START DATA SUPPLIED

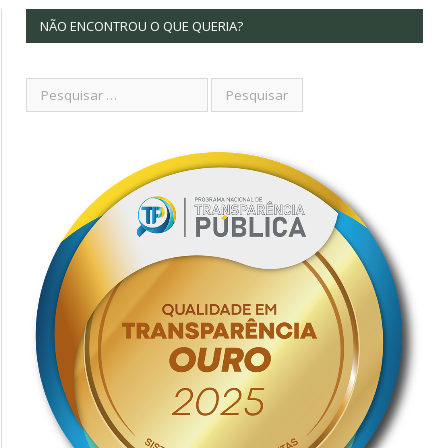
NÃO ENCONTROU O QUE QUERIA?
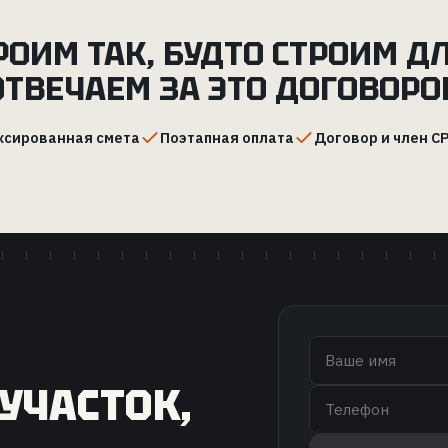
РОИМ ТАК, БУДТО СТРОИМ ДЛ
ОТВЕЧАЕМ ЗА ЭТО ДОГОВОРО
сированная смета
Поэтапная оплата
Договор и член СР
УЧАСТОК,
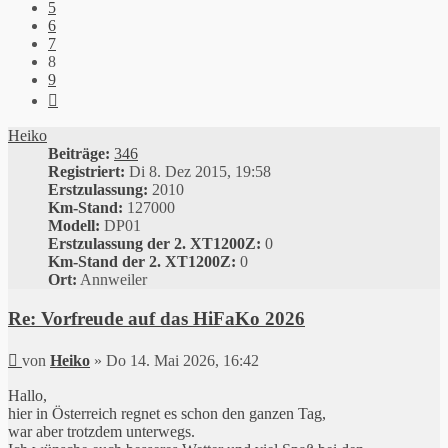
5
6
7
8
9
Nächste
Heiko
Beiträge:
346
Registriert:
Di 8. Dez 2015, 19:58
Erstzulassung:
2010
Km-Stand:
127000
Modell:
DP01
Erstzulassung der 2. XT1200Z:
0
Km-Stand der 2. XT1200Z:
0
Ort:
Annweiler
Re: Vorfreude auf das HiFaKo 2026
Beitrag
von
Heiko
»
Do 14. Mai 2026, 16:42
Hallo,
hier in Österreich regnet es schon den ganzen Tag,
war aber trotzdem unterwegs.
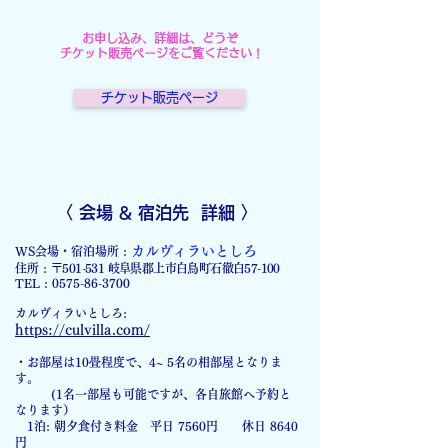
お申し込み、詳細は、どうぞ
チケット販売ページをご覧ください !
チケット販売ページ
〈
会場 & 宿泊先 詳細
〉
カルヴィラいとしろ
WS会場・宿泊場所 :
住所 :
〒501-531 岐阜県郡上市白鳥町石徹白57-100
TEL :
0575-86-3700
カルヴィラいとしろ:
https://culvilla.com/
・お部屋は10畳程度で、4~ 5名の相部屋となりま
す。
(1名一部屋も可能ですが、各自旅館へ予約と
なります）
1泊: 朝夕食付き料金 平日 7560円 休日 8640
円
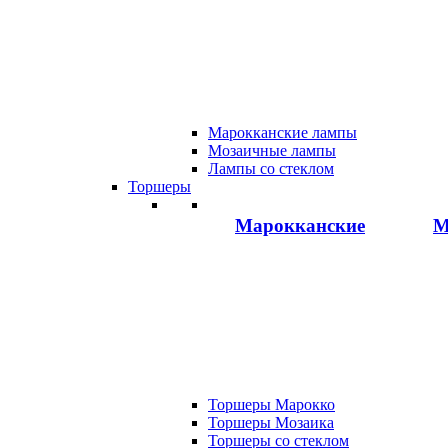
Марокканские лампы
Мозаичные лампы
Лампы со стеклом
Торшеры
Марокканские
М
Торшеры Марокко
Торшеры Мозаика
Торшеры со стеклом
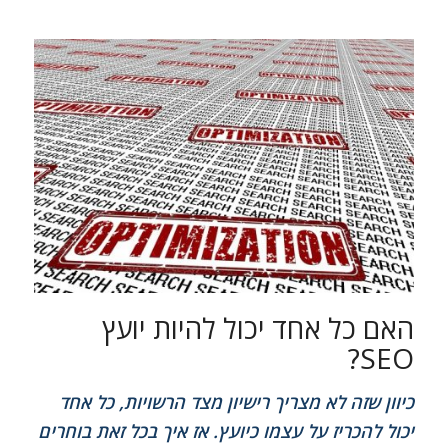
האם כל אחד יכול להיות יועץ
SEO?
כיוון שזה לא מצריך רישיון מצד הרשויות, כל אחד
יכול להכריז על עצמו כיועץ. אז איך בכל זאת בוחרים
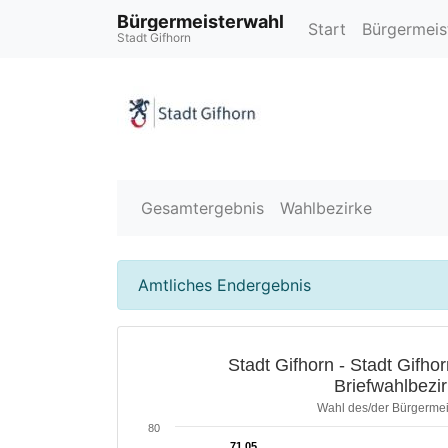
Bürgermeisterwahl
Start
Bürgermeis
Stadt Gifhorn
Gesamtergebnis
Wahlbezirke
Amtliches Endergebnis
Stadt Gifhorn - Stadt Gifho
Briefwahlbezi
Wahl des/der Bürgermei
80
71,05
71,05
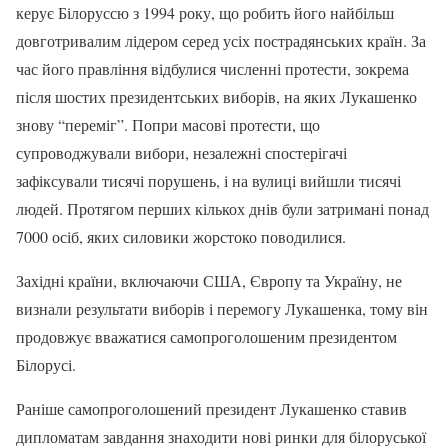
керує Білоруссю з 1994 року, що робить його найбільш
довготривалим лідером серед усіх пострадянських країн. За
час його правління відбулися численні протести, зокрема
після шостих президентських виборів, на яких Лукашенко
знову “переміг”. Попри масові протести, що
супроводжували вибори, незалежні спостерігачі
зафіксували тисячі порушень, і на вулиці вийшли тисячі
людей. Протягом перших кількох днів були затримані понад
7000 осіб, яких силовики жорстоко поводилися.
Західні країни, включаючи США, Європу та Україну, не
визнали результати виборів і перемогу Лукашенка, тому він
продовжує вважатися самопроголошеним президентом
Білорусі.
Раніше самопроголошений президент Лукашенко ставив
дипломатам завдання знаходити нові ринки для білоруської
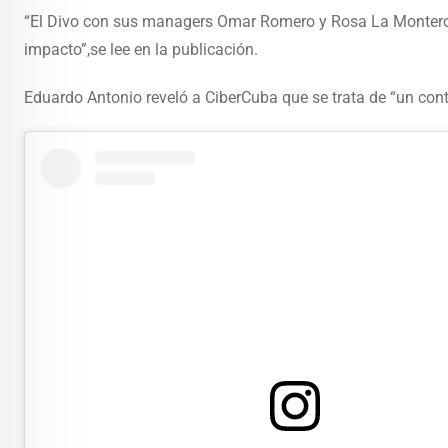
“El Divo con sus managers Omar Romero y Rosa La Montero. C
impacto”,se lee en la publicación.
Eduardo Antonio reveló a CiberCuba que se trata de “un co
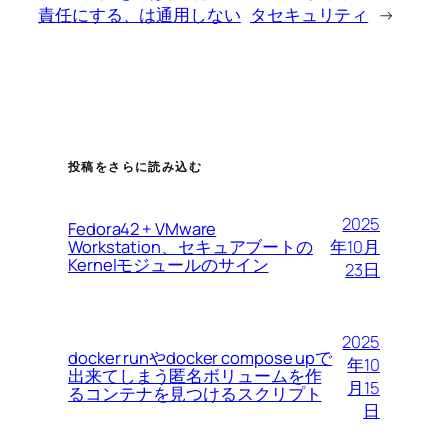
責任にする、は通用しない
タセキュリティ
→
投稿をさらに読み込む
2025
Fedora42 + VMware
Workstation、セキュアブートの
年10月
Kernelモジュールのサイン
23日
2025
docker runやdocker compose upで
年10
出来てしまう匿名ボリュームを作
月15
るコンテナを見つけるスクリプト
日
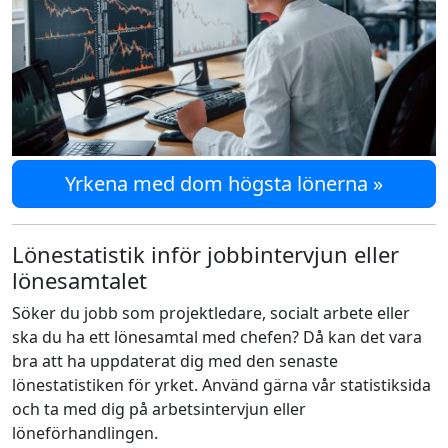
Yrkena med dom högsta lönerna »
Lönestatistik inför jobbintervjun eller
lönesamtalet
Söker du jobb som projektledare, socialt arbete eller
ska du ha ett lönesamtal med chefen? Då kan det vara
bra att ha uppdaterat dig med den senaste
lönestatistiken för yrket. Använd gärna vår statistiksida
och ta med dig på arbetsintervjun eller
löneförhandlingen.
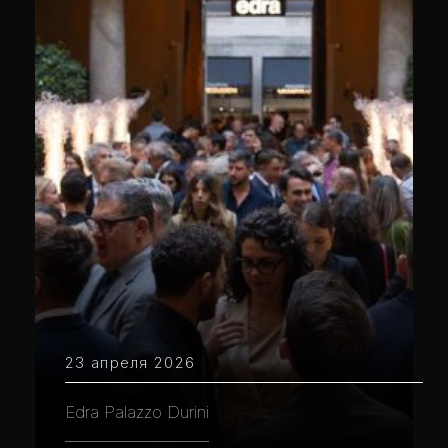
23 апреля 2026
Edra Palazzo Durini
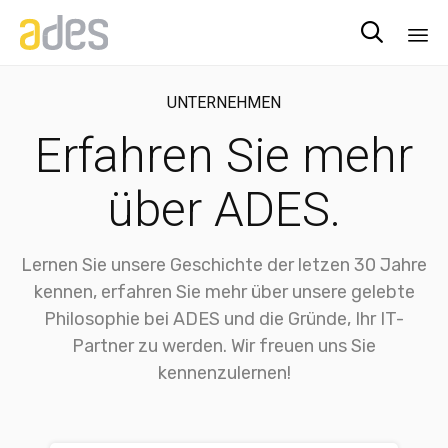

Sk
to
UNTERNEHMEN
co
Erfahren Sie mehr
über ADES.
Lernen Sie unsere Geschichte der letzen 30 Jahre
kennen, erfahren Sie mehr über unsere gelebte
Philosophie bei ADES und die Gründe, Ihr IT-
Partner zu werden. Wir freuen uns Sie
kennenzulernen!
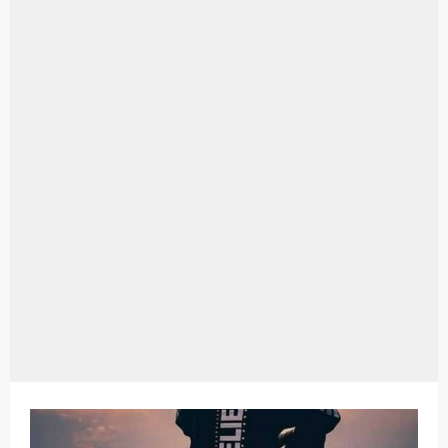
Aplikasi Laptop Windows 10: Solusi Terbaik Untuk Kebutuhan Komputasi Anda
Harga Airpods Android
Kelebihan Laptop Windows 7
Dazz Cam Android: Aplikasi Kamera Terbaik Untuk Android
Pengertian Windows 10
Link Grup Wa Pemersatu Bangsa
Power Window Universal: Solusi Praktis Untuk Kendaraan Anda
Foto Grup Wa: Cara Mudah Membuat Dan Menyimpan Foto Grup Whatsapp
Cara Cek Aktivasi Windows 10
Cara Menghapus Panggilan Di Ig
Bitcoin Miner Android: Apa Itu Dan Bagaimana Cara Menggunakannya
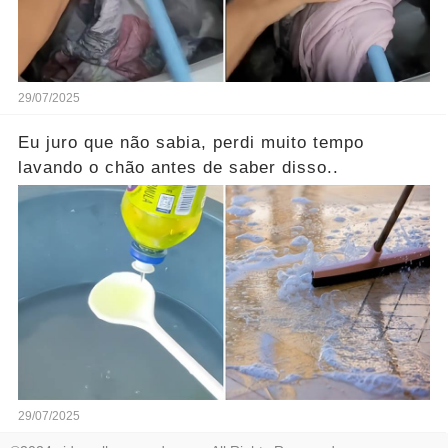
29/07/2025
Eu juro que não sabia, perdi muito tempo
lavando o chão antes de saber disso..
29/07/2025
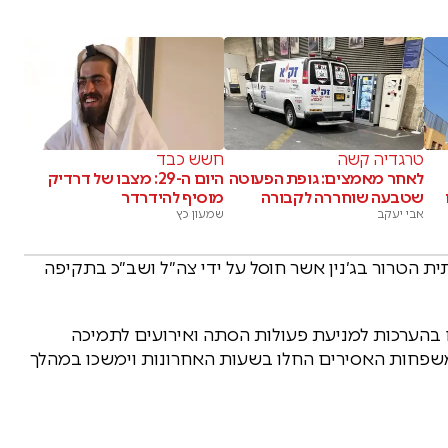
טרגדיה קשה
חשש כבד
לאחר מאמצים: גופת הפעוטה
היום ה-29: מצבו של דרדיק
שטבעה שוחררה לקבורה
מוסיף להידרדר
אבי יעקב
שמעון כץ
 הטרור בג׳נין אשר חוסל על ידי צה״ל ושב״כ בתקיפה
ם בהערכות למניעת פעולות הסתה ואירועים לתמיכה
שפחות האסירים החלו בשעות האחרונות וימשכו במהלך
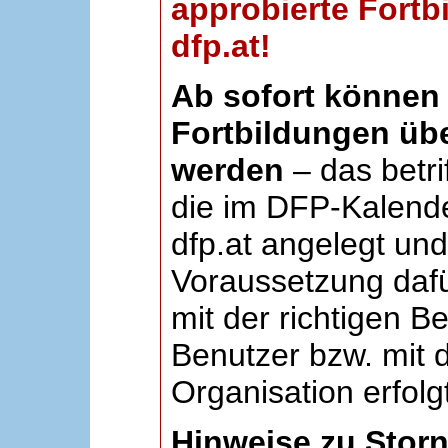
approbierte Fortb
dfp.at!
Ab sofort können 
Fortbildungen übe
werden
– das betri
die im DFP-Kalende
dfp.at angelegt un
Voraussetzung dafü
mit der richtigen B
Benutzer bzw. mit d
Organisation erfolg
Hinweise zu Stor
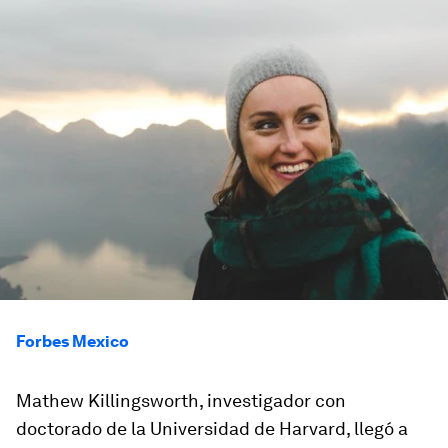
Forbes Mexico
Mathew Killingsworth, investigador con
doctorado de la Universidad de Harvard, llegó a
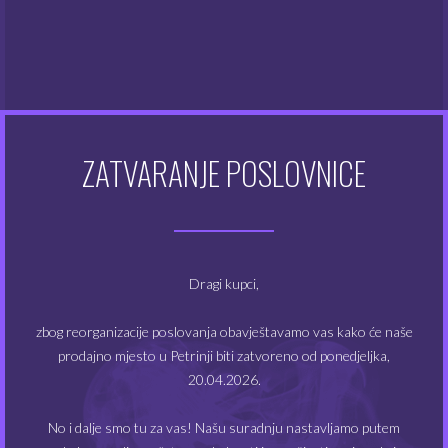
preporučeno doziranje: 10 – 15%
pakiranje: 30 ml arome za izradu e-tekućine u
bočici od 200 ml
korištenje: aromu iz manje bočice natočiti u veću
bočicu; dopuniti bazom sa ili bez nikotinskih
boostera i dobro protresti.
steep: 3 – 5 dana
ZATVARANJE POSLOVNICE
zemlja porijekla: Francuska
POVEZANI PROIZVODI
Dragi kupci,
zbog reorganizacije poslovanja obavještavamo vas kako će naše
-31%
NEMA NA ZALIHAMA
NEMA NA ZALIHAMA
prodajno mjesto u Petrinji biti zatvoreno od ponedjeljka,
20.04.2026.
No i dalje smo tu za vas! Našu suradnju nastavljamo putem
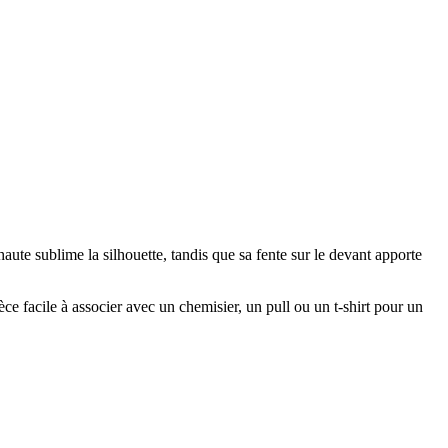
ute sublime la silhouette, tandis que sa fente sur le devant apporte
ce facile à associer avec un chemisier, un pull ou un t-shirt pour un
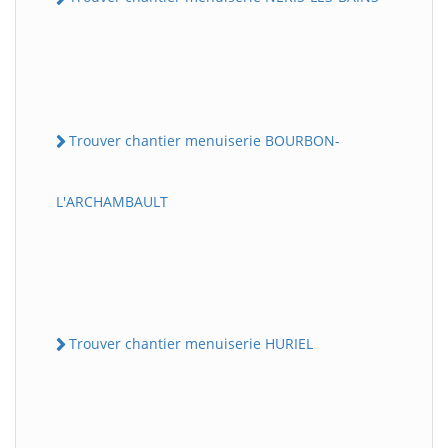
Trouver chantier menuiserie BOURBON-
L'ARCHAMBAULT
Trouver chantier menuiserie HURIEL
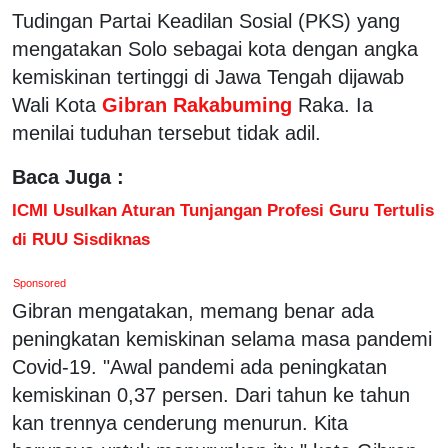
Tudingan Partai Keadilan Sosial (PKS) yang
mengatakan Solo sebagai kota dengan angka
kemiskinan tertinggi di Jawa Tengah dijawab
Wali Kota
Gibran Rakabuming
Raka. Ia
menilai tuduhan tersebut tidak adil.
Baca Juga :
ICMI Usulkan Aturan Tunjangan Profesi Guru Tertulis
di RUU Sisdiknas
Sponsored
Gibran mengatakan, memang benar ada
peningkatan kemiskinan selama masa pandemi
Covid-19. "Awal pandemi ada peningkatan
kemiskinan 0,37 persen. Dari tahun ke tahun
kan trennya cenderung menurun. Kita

END DATA SUPPLIED

### YOUR ASSIGNMENT:
Copy these entries precisely and drop any picture.

### THE COMPLETED TASK:
NÃO ENCONTROU O QUE QUERIA?
РОИМ ТАК, БУДТО СТРОИМ ДЛ
ОТВЕЧАЕМ ЗА ЭТО ДОГОВОРО
сированная смета
Поэтапная оплата
Договор и член СР
УЧАСТОК,
5
6
7
8
9
Nächste
Heiko
Beiträge:
346
Registriert:
Di 8. Dez 2015, 19:58
Erstzulassung:
2010
Km-Stand:
127000
Modell:
DP01
Erstzulassung der 2. XT1200Z:
0
Km-Stand der 2. XT1200Z:
0
Ort:
Annweiler
Re: Vorfreude auf das HiFaKo 2026
Beitrag
von
Heiko
»
Do 14. Mai 2026, 16:42
Hallo,
hier in Österreich regnet es schon den ganzen Tag,
war aber trotzdem unterwegs.
お申し込み、詳細は、どうぞ
チケット販売ページをご覧ください !
チケット販売ページ
〈
会場 & 宿泊先 詳細
〉
カルヴィラいとしろ
WS会場・宿泊場所 :
住所 :
〒501-531 岐阜県郡上市白鳥町石徹白57-100
TEL :
0575-86-3700
カルヴィラいとしろ:
https://culvilla.com/
・お部屋は10畳程度で、4~ 5名の相部屋となりま
す。
(1名一部屋も可能ですが、各自旅館へ予約と
なります）
1泊: 朝夕食付き料金 平日 7560円 休日 8640
円
Марокканские лампы
Мозаичные лампы
Лампы со стеклом
Торшеры
Марокканские
М
Торшеры Марокко
Торшеры Мозаика
Торшеры со стеклом
האם כל אחד יכול להיות יועץ
SEO?
כיוון שזה לא מצריך רישיון מצד הרשויות, כל אחד
יכול להכריז על עצמו כיועץ. אז איך בכל זאת בוחרים
Bürgermeisterwahl
Start
Bürgermeis
Stadt Gifhorn
Gesamtergebnis
Wahlbezirke
Amtliches Endergebnis
Stadt Gifhorn - Stadt Gifho
Briefwahlbezi
Wahl des/der Bürgermei
80
71,05
71,05
керує Білоруссю з 1994 року, що робить його найбільш
довготривалим лідером серед усіх пострадянських країн. За
час його правління відбулися численні протести, зокрема
після шостих президентських виборів, на яких Лукашенко
знову “переміг”. Попри масові протести, що
супроводжували вибори, незалежні спостерігачі
зафіксували тисячі порушень, і на вулиці вийшли тисячі
людей. Протягом перших кількох днів були затримані понад
7000 осіб, яких силовики жорстоко поводилися.
Західні країни, включаючи США, Європу та Україну, не
визнали результати виборів і перемогу Лукашенка, тому він
продовжує вважатися самопроголошеним президентом
Білорусі.
Раніше самопроголошений президент Лукашенко ставив
дипломатам завдання знаходити нові ринки для білоруської
“El Divo con sus managers Omar Romero y Rosa La Montero. C
impacto”,se lee en la publicación.
Eduardo Antonio reveló a CiberCuba que se trata de “un co
責任にする、は通用しない
タセキュリティ
→
投稿をさらに読み込む
2025
Fedora42 + VMware
Workstation、セキュアブートの
年10月
Kernelモジュールのサイン
23日
2025
docker runやdocker compose upで
年10
出来てしまう匿名ボリュームを作
月15
るコンテナを見つけるスクリプト
日
Yrkena med dom högsta lönerna »
Lönestatistik inför jobbintervjun eller
lönesamtalet
Söker du jobb som projektledare, socialt arbete eller
ska du ha ett lönesamtal med chefen? Då kan det vara
bra att ha uppdaterat dig med den senaste
lönestatistiken för yrket. Använd gärna vår statistiksida
och ta med dig på arbetsintervjun eller
löneförhandlingen.
23 апреля 2026
Edra Palazzo Durini

Sk
to
UNTERNEHMEN
co
Erfahren Sie mehr
über ADES.
Lernen Sie unsere Geschichte der letzen 30 Jahre
kennen, erfahren Sie mehr über unsere gelebte
Philosophie bei ADES und die Gründe, Ihr IT-
Partner zu werden. Wir freuen uns Sie
kennenzulernen!
Aplikasi Laptop Windows 10: Solusi Terbaik Untuk Kebutuhan Komputasi Anda
Harga Airpods Android
Kelebihan Laptop Windows 7
Dazz Cam Android: Aplikasi Kamera Terbaik Untuk Android
Pengertian Windows 10
Link Grup Wa Pemersatu Bangsa
Power Window Universal: Solusi Praktis Untuk Kendaraan Anda
Foto Grup Wa: Cara Mudah Membuat Dan Menyimpan Foto Grup Whatsapp
Cara Cek Aktivasi Windows 10
Cara Menghapus Panggilan Di Ig
Bitcoin Miner Android: Apa Itu Dan Bagaimana Cara Menggunakannya
29/07/2025
Eu juro que não sabia, perdi muito tempo
lavando o chão antes de saber disso..
29/07/2025
טרגדיה קשה
חשש כבד
לאחר מאמצים: גופת הפעוטה
היום ה-29: מצבו של דרדיק
שטבעה שוחררה לקבורה
מוסיף להידרדר
אבי יעקב
שמעון כץ
 הטרור בג׳נין אשר חוסל על ידי צה״ל ושב״כ בתקיפה
ם בהערכות למניעת פעולות הסתה ואירועים לתמיכה
שפחות האסירים החלו בשעות האחרונות וימשכו במהלך
approbierte Fortb
dfp.at!
Ab sofort können 
Fortbildungen übe
werden
– das betri
die im DFP-Kalende
dfp.at angelegt un
Voraussetzung dafü
mit der richtigen B
Benutzer bzw. mit d
Organisation erfolg
Hinweise zu Stor
Forbes Mexico
Mathew Killingsworth, investigador con
doctorado de la Universidad de Harvard, llegó a
preporučeno doziranje: 10 – 15%
pakiranje: 30 ml arome za izradu e-tekućine u
bočici od 200 ml
korištenje: aromu iz manje bočice natočiti u veću
bočicu; dopuniti bazom sa ili bez nikotinskih
boostera i dobro protresti.
steep: 3 – 5 dana
ZATVARANJE POSLOVNICE
zemlja porijekla: Francuska
POVEZANI PROIZVODI
Dragi kupci,
zbog reorganizacije poslovanja obavještavamo vas kako će naše
-31%
NEMA NA ZALIHAMA
NEMA NA ZALIHAMA
prodajno mjesto u Petrinji biti zatvoreno od ponedjeljka,
20.04.2026.
No i dalje smo tu za vas! Našu suradnju nastavljamo putem
ute sublime la silhouette, tandis que sa fente sur le devant apporte
ce facile à associer avec un chemisier, un pull ou un t-shirt pour un
Trouver chantier menuiserie BOURBON-
L'ARCHAMBAULT
Trouver chantier menuiserie HURIEL
Tudingan Partai Keadilan Sosial (PKS) yang
mengatakan Solo sebagai kota dengan angka
kemiskinan tertinggi di Jawa Tengah dijawab
Wali Kota
Gibran Rakabuming
Raka. Ia
menilai tuduhan tersebut tidak adil.
Baca Juga :
ICMI Usulkan Aturan Tunjangan Profesi Guru Tertulis
di RUU Sisdiknas
Sponsored
Gibran mengatakan, memang benar ada
peningkatan kemiskinan selama masa pandemi
Covid-19. "Awal pandemi ada peningkatan
kemiskinan 0,37 persen. Dari tahun ke tahun
kan trennya cenderung menurun. Kita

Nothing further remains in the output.